*** Begin section ***
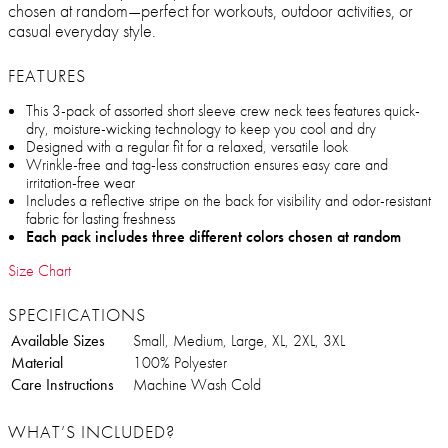
chosen at random—perfect for workouts, outdoor activities, or
casual everyday style.
FEATURES
This 3-pack of assorted short sleeve crew neck tees features quick-
dry, moisture-wicking technology to keep you cool and dry
Designed with a regular fit for a relaxed, versatile look
Wrinkle-free and tag-less construction ensures easy care and
irritation-free wear
Includes a reflective stripe on the back for visibility and odor-resistant
fabric for lasting freshness
Each pack includes three different colors chosen at random
Size Chart
SPECIFICATIONS
Available Sizes
Small, Medium, Large, XL, 2XL, 3XL
Material
100% Polyester
Care Instructions
Machine Wash Cold
WHAT’S INCLUDED?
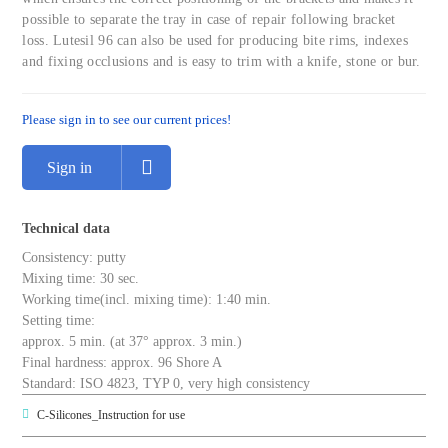
possible to separate the tray in case of repair following bracket
loss. Lutesil 96 can also be used for producing bite rims, indexes
and fixing occlusions and is easy to trim with a knife, stone or bur.
Please sign in to see our current prices!
Sign in
Technical data
Consistency: putty
Mixing time: 30 sec.
Working time(incl. mixing time): 1:40 min.
Setting time:
approx. 5 min. (at 37° approx. 3 min.)
Final hardness: approx. 96 Shore A
Standard: ISO 4823, TYP 0, very high consistency
C-Silicones_Instruction for use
*** End section ***
PROBLEM TO SOLVE:
Find how many lines of the listing include the word "easy", and state that number by itself.

WRITTEN ANSWER:
2